Directions for this task — Show all lines of the entries in which the word "user" is found.

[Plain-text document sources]
• • • •

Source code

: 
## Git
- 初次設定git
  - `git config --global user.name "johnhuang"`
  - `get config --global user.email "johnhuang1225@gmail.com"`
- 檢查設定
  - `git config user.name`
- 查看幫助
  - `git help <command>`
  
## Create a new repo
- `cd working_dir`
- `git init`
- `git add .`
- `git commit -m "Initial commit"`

• • • •

Result of this exercise —
  - `git config --global user.name "johnhuang"`
  - `get config --global user.email "johnhuang1225@gmail.com"`
  - `git config user.name`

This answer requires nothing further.